Stigma within healthcare facilities blocks access to services for MSM and transgender

Published: August 26, 2011

[Audio podcast] Stigma within healthcare settings blocks access of men who have sex with men (MSM) and transgender populations to existing services to an alarming level. "The Asia Pacific Coalition on Male sexual health (APCOM) has been looking at this issue of stigma within healthcare settings which prevents people from accessing services and in fact kills people if nothing else. So what NFI and APCOM are doing is engaging more with the UN system, WHO, and other stakeholders to improve quality of education for the health sector, to engage in issues around health sector reforms and to improve services at grassroots level" said Shivananda Khan, Chief Executive of Naz Foundation International (NFI) and Co-Chair of Asia Pacific Coalition on Male sexual health (APCOM) at the 10th International Congress on AIDS in Asia and the Pacific (10th ICAAP) in Busan, South Korea.

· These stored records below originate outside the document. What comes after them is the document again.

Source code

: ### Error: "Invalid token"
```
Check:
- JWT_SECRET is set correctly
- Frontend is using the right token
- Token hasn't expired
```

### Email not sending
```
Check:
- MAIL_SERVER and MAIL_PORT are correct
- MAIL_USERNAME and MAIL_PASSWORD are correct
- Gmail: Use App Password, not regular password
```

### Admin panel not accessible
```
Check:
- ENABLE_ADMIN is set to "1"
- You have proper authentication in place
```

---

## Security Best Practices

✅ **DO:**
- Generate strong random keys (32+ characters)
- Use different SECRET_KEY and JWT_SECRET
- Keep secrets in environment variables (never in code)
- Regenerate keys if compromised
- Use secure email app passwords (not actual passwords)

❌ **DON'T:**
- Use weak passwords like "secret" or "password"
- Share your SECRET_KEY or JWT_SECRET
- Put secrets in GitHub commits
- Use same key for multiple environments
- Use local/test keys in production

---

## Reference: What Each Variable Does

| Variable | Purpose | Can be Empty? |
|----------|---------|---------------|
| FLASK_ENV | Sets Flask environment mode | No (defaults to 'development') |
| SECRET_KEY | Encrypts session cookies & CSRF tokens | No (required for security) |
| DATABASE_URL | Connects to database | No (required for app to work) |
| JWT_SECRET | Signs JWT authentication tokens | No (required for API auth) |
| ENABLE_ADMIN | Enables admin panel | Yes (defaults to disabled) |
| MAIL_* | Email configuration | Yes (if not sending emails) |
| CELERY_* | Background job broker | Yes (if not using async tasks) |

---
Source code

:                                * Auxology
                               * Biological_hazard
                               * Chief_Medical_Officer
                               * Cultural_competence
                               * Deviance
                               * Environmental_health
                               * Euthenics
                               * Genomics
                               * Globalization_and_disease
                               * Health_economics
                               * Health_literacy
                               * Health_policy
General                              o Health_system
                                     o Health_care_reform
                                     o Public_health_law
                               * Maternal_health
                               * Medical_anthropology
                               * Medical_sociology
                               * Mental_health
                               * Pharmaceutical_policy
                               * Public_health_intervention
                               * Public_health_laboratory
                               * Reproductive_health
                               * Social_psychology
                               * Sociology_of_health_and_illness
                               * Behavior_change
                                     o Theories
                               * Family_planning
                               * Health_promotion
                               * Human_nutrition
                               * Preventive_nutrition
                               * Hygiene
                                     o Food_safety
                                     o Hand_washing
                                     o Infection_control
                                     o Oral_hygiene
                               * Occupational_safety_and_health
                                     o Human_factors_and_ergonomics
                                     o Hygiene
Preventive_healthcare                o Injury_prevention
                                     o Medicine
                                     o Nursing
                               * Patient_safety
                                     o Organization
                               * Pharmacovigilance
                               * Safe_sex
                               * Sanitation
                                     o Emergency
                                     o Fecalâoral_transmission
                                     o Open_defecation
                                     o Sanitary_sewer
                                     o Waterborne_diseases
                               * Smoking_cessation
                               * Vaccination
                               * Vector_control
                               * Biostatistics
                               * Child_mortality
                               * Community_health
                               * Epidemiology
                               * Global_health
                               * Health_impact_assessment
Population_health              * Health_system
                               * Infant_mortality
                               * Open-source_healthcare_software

    Mental health issues arise because of significant levels of stigma and discrimination. Depression, harassment, relationship problems, loneliness, and social isolation, are among the few pressing mental health concerns that challenge MSM and transgender populations in particular. HIV and sexually transmitted infections (STI) counselling is more concerned with sexual and reproductive health, and doesn’t adequately address mental health concerns beyond HIV prevention and to some extent care and support issues.

"It is not just looking at mental health at individual basis but society as a whole. What we are trying to do at NFI and APCOM is to look at how we can address stigma and discrimination through government, legal reforms, social change, as well as provide services at local level for individuals who have family issues to deal with, who have marital issues to deal with, and other issues. Yes there are no properly trained counselors that can address them as mental health issues and that requires education at all levels" said Shivananda Khan, who was conferred upon the Order of British Empire (OBE) by the British Queen in recognition of his contribution to HIV prevention among MSM.